Justice Francis Gikonyo ruled last week that voting during the shareholder meeting slated for January 31 should not include the former executives who allegedly bought a 12.8 per cent stake in the company in 2001.

This means that the government will attend the AGM with a controlling stake given that the 2001 deal had diluted its stake to 40 per cent, hence privatising the firm and denying the State absolute control.

“That, meanwhile, the court cannot allow an illegal situation to continue.

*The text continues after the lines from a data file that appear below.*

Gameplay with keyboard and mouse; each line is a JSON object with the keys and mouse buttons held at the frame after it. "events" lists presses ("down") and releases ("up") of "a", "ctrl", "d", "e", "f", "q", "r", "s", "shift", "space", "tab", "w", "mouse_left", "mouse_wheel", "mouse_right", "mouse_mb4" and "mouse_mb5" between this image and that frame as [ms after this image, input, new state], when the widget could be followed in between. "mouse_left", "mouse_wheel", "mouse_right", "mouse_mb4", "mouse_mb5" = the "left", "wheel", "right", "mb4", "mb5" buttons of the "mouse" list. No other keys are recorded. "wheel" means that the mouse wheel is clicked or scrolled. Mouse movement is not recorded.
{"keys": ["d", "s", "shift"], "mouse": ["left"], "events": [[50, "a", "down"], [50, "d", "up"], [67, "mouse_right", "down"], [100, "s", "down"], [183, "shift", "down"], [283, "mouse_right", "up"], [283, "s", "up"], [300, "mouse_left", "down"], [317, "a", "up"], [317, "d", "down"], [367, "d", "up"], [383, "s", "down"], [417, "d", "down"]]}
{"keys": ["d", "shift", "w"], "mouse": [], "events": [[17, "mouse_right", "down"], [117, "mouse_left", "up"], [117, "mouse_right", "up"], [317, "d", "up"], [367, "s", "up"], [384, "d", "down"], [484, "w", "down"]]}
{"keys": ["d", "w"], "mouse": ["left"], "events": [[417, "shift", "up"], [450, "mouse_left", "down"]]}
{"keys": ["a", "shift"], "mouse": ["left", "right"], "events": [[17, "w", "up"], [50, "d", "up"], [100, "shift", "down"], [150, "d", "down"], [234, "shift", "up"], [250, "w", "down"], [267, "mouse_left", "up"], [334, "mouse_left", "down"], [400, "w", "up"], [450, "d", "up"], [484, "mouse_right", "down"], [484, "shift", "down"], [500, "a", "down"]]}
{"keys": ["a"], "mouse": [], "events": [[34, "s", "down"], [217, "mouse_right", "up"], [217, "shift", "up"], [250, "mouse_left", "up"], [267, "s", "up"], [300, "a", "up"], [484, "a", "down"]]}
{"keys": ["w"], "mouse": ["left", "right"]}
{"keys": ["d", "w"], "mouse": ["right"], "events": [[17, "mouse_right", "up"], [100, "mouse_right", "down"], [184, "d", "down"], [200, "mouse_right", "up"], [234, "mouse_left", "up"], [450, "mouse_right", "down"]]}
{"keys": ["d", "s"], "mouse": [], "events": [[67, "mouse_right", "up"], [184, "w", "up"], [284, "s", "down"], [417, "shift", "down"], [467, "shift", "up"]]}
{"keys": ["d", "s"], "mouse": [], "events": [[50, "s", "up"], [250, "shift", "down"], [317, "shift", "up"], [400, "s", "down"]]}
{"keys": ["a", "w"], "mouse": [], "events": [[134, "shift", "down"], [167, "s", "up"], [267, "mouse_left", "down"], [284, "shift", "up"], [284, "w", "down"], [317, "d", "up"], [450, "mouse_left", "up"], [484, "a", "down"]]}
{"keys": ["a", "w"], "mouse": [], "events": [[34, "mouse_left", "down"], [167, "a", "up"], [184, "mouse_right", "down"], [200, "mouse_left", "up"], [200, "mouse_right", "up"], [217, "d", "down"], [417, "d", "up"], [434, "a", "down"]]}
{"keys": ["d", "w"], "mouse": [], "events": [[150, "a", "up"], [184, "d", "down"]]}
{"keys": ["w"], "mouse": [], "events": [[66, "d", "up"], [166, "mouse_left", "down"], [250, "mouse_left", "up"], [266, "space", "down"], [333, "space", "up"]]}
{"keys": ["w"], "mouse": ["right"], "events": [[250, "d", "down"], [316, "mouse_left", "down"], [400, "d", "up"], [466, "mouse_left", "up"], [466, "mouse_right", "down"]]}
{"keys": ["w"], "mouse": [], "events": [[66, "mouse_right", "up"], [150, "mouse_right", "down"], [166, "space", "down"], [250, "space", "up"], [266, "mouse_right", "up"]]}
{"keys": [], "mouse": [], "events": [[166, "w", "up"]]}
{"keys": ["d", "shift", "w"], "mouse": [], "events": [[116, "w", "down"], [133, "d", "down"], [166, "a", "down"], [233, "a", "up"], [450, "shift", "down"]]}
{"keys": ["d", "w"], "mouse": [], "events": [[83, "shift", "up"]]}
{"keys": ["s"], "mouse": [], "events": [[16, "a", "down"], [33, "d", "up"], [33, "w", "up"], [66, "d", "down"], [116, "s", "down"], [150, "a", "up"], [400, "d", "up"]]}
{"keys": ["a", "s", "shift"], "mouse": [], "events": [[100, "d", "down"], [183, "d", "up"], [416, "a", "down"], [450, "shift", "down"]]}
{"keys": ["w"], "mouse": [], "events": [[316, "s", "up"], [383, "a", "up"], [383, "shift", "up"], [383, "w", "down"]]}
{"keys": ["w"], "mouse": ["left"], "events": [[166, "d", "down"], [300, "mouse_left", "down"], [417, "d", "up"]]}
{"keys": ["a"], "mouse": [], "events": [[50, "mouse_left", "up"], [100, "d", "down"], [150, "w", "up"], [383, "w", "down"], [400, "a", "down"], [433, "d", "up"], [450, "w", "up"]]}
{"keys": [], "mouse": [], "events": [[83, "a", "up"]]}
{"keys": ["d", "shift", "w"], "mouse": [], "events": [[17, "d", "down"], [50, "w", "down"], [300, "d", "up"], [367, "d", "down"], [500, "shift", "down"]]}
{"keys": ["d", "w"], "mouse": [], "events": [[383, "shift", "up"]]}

In that connection, KSC shall convene an AGM …and the shareholders who shall participate are only shareholders who attained their shares before 2001 and not out of the 2001 share issue,” ruled Mr Justice Gikonyo.

The judge was giving reasons for his December 5 order that the firm convenes an AGM within 60 days following pleas from the former Kenya Seed managing director Nathaniel Tum — who argued the seed firm was in breach of the law given that it had not held a shareholder meeting for a decade.

The law requires firms not to go beyond 15 months without holding an AGM.

Mr Tum called a shareholders’ meeting to uphold or cancel the executive share deal and wanted to restrict the State’s voting rights to 40 per cent.

He also sought the election of new directors, drawing protests from the State through Agricultural Development of Kenya (ADC), which went to court to block the shareholder meeting.

READ: Ex-Kenya Seed boss seeks to oust directors, privatise firm

The firm’s directors include chairman Peter King’ori as well as Treasury and Agriculture principal secretaries Kamau Thugge and Sicily Kariuki respectively.

Justice Gikonyo said that the dispute over the executive share sale is yet to be resolved and the owners of the contested 12.8 per cent stake cannot be allowed at the AGM in the interest of justice.

The company’s board under Mr Tum issued nine million new shares to the public in 2001, in a deal ADC argues did not meet requirements for disposal of public assets. In 2003, the entire board and management were dismissed.

However, senior managers led by Mr Tum challenged the dismissal and asked for reinstatement, arguing that the company was no longer government-controlled.

Mr Tum and his team lost a High Court suit whose verdict was upheld by the Court of Appeal in 2010. The court ruled that the company is a strategic government facility.